__EXERCISE PROMPT__: Rewrite the items from the line with "Q: How many" to the line with "Number of gemstones", changing "The image shows" to "The picture shows" and keeping everything else the same. Leave the pictures out of your answer.

__PROVIDED ENTRIES__:
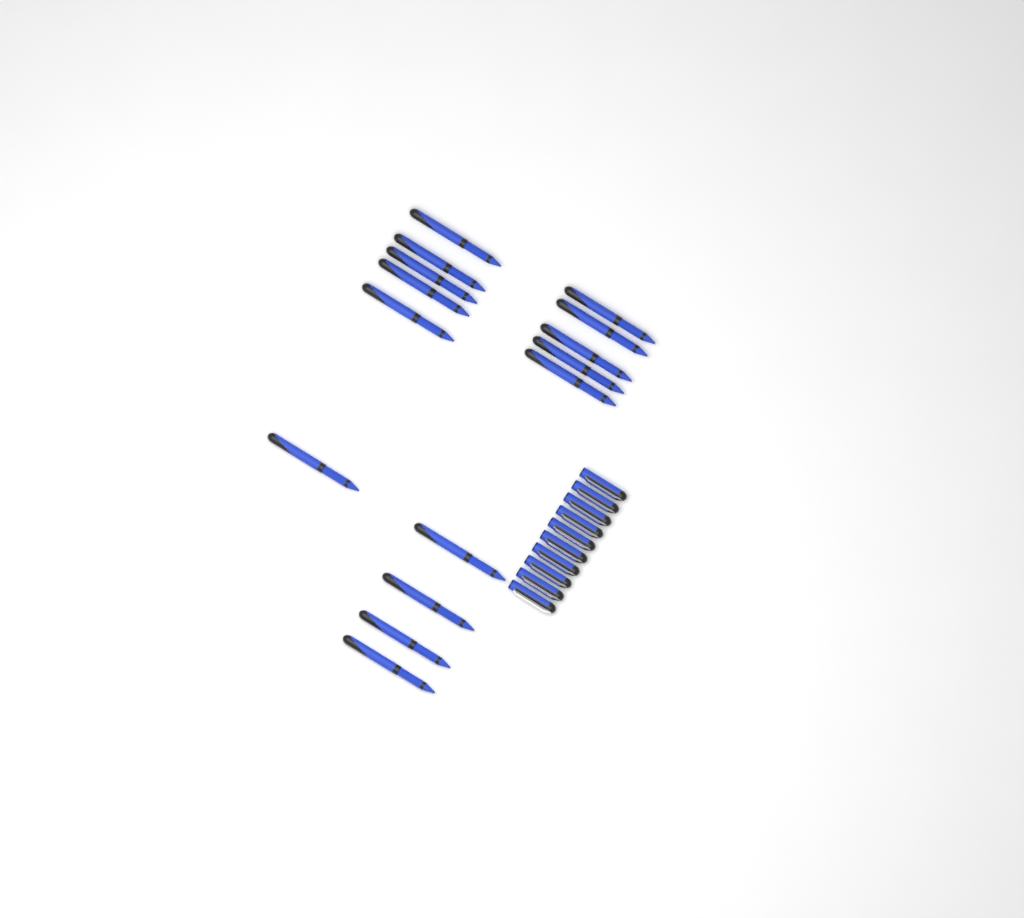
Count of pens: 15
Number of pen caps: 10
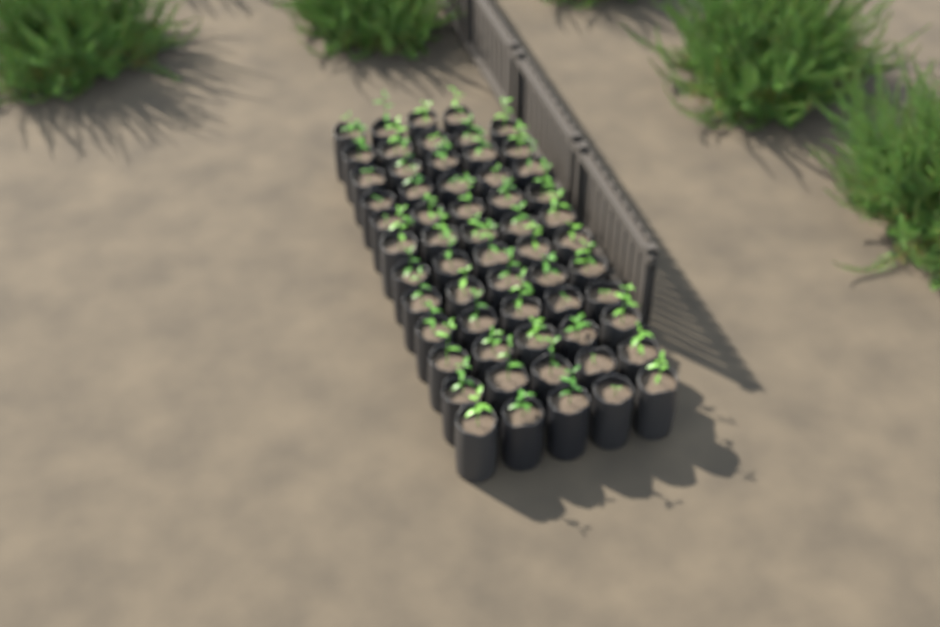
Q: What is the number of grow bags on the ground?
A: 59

==

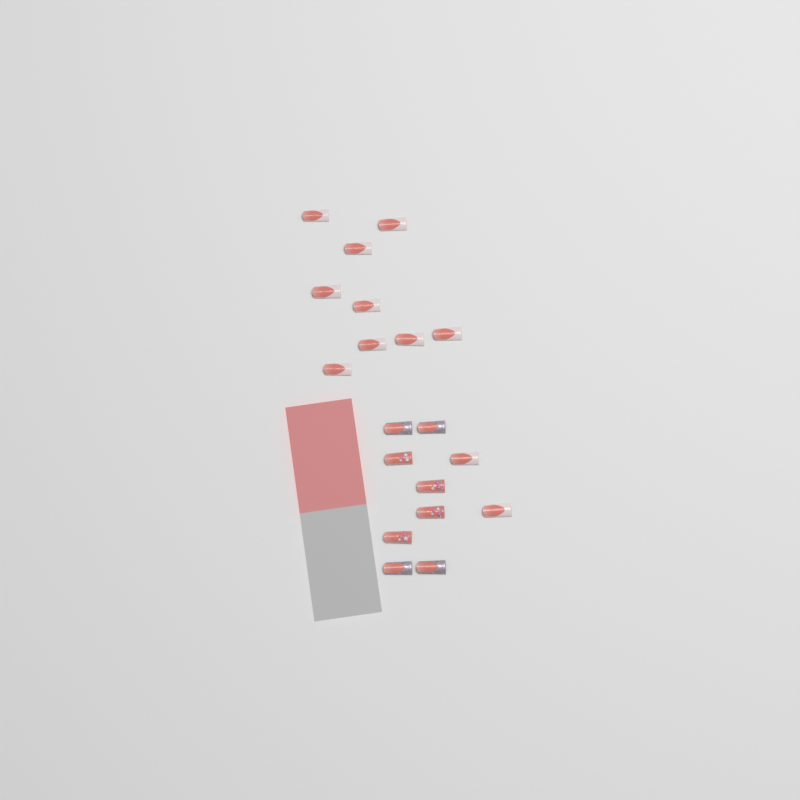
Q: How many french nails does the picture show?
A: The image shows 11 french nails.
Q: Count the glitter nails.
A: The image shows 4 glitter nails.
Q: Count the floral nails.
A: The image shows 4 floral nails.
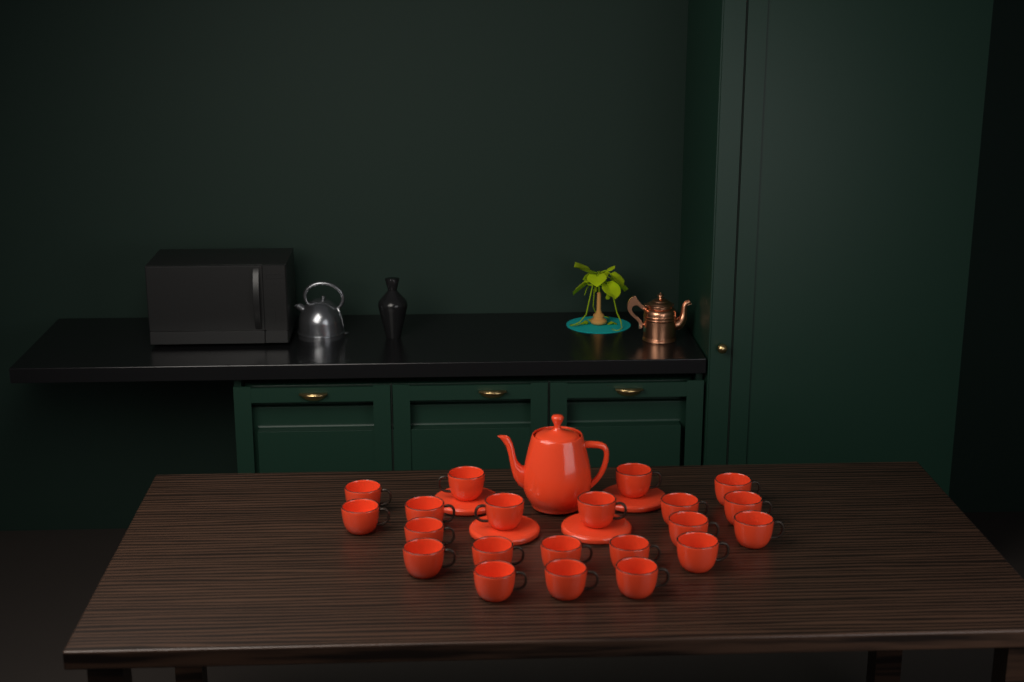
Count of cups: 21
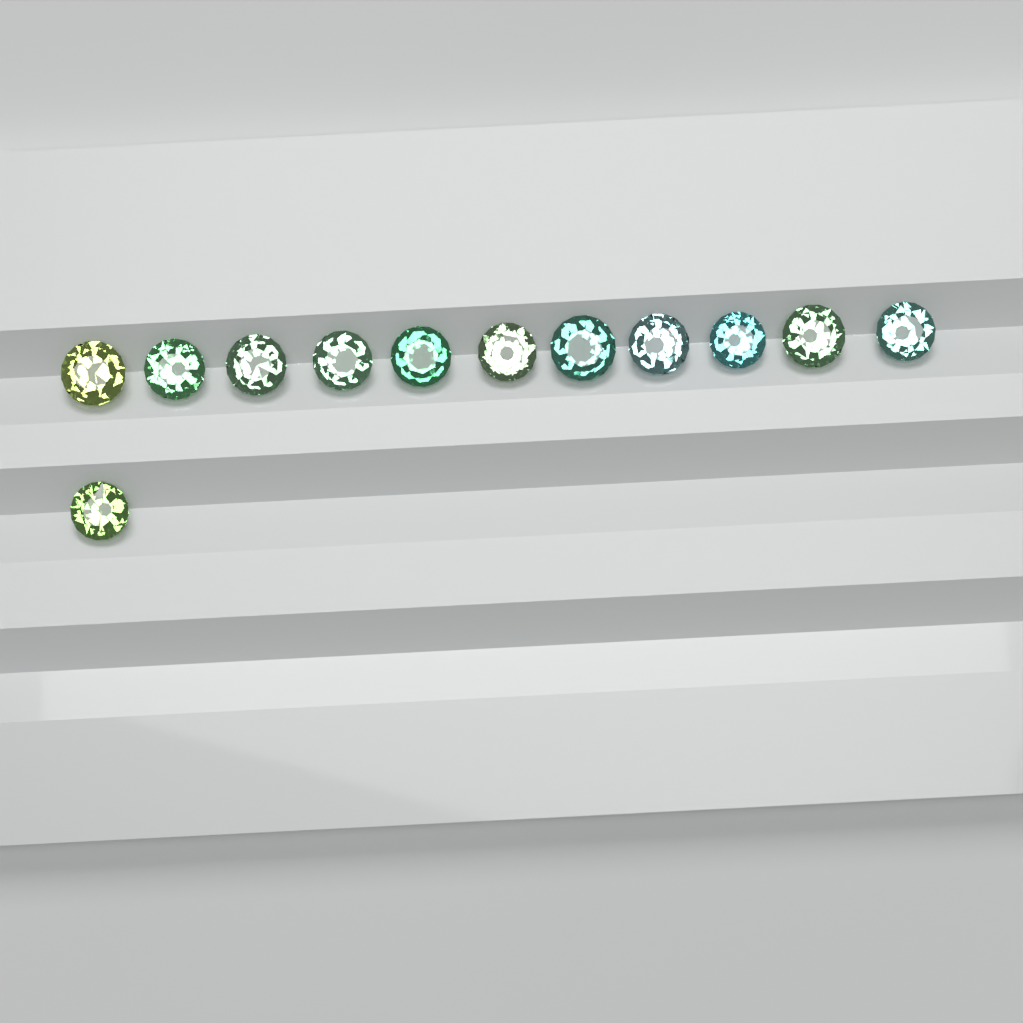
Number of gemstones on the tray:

__CORRECT ANSWER__:
Q: How many french nails does the picture show?
A: The picture shows 11 french nails.
Q: Count the glitter nails.
A: The picture shows 4 glitter nails.
Q: Count the floral nails.
A: The picture shows 4 floral nails.
Count of cups: 21
Number of gemstones on the tray:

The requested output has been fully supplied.